• [Problem requirements] Return the full set of entries exactly. Omit none.
☆ ☆ ☆ ☆ ☆ ☆ ☆
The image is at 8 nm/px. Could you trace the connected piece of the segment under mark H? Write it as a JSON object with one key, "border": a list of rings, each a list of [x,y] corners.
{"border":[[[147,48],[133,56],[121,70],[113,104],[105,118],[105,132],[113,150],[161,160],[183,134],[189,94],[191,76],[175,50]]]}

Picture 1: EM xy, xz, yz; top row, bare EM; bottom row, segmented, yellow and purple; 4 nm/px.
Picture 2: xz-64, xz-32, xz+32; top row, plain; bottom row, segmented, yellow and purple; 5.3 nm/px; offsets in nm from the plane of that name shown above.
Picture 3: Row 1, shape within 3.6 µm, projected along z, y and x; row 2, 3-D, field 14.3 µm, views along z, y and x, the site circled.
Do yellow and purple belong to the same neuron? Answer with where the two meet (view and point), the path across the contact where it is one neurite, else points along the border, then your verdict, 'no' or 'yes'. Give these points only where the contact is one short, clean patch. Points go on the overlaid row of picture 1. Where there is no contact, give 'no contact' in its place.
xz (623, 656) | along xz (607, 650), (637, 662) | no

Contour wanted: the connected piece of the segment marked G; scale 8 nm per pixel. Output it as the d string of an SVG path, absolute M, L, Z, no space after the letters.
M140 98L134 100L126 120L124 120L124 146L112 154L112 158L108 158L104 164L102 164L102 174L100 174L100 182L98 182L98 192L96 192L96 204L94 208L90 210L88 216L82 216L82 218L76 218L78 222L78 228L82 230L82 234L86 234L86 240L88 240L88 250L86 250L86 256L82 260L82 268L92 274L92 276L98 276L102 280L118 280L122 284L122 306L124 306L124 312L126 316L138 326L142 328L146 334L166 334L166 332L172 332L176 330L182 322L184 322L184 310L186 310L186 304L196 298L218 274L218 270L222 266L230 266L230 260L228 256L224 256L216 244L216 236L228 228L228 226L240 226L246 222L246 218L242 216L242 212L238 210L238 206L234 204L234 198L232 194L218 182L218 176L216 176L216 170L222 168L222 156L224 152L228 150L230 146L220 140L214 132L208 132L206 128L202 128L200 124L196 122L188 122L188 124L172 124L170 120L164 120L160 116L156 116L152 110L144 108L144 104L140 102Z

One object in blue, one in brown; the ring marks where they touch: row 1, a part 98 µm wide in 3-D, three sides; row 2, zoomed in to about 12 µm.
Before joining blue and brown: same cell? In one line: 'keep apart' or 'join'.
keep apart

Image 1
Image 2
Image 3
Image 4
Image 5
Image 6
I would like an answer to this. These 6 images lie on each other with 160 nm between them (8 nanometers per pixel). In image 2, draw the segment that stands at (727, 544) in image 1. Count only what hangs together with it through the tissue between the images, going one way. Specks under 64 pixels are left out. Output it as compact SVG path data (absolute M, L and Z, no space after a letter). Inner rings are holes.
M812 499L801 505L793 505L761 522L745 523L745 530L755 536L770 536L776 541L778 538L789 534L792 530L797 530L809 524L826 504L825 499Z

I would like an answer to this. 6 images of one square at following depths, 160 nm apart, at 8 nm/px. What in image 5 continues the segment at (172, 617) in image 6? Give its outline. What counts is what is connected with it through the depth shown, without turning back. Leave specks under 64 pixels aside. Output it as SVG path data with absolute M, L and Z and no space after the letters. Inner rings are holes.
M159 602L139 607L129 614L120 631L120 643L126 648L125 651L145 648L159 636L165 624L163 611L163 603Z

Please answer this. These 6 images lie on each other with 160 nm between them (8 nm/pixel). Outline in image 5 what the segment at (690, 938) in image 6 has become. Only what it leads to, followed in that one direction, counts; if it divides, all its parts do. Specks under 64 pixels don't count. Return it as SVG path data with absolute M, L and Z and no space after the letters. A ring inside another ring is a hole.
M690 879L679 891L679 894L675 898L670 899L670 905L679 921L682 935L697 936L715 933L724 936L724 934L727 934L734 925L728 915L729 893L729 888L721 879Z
☆ ☆ ☆ ☆ ☆ ☆ ☆
• [Completed exercise]
The image is at 8 nm/px. Could you trace the connected piece of the segment under mark H? Write it as a JSON object with one key, "border": a list of rings, each a list of [x,y] corners.
{"border":[[[147,48],[133,56],[121,70],[113,104],[105,118],[105,132],[113,150],[161,160],[183,134],[189,94],[191,76],[175,50]]]}

Picture 1: EM xy, xz, yz; top row, bare EM; bottom row, segmented, yellow and purple; 4 nm/px.
Picture 2: xz-64, xz-32, xz+32; top row, plain; bottom row, segmented, yellow and purple; 5.3 nm/px; offsets in nm from the plane of that name shown above.
Picture 3: Row 1, shape within 3.6 µm, projected along z, y and x; row 2, 3-D, field 14.3 µm, views along z, y and x, the site circled.
Do yellow and purple belong to the same neuron? Answer with where the two meet (view and point), the path across the contact where it is one neurite, else points along the border, then your verdict, 'no' or 'yes'. Give these points only where the contact is one short, clean patch. Points go on the overlaid row of picture 1. Where there is no contact, give 'no contact' in its place.
xz (623, 656) | along xz (607, 650), (637, 662) | no

Contour wanted: the connected piece of the segment marked G; scale 8 nm per pixel. Output it as the d string of an SVG path, absolute M, L, Z, no space after the letters.
M140 98L134 100L126 120L124 120L124 146L112 154L112 158L108 158L104 164L102 164L102 174L100 174L100 182L98 182L98 192L96 192L96 204L94 208L90 210L88 216L82 216L82 218L76 218L78 222L78 228L82 230L82 234L86 234L86 240L88 240L88 250L86 250L86 256L82 260L82 268L92 274L92 276L98 276L102 280L118 280L122 284L122 306L124 306L124 312L126 316L138 326L142 328L146 334L166 334L166 332L172 332L176 330L182 322L184 322L184 310L186 310L186 304L196 298L218 274L218 270L222 266L230 266L230 260L228 256L224 256L216 244L216 236L228 228L228 226L240 226L246 222L246 218L242 216L242 212L238 210L238 206L234 204L234 198L232 194L218 182L218 176L216 176L216 170L222 168L222 156L224 152L228 150L230 146L220 140L214 132L208 132L206 128L202 128L200 124L196 122L188 122L188 124L172 124L170 120L164 120L160 116L156 116L152 110L144 108L144 104L140 102Z

One object in blue, one in brown; the ring marks where they touch: row 1, a part 98 µm wide in 3-D, three sides; row 2, zoomed in to about 12 µm.
Before joining blue and brown: same cell? In one line: 'keep apart' or 'join'.
keep apart

Image 1
Image 2
Image 3
Image 4
Image 5
Image 6
I would like an answer to this. These 6 images lie on each other with 160 nm between them (8 nanometers per pixel). In image 2, draw the segment that stands at (727, 544) in image 1. Count only what hangs together with it through the tissue between the images, going one way. Specks under 64 pixels are left out. Output it as compact SVG path data (absolute M, L and Z, no space after a letter). Inner rings are holes.
M812 499L801 505L793 505L761 522L745 523L745 530L755 536L770 536L776 541L778 538L789 534L792 530L797 530L809 524L826 504L825 499Z

I would like an answer to this. 6 images of one square at following depths, 160 nm apart, at 8 nm/px. What in image 5 continues the segment at (172, 617) in image 6? Give its outline. What counts is what is connected with it through the depth shown, without turning back. Leave specks under 64 pixels aside. Output it as SVG path data with absolute M, L and Z and no space after the letters. Inner rings are holes.
M159 602L139 607L129 614L120 631L120 643L126 648L125 651L145 648L159 636L165 624L163 611L163 603Z

Please answer this. These 6 images lie on each other with 160 nm between them (8 nm/pixel). Outline in image 5 what the segment at (690, 938) in image 6 has become. Only what it leads to, followed in that one direction, counts; if it divides, all its parts do. Specks under 64 pixels don't count. Return it as SVG path data with absolute M, L and Z and no space after the letters. A ring inside another ring is a hole.
M690 879L679 891L679 894L675 898L670 899L670 905L679 921L682 935L697 936L715 933L724 936L724 934L727 934L734 925L728 915L729 893L729 888L721 879Z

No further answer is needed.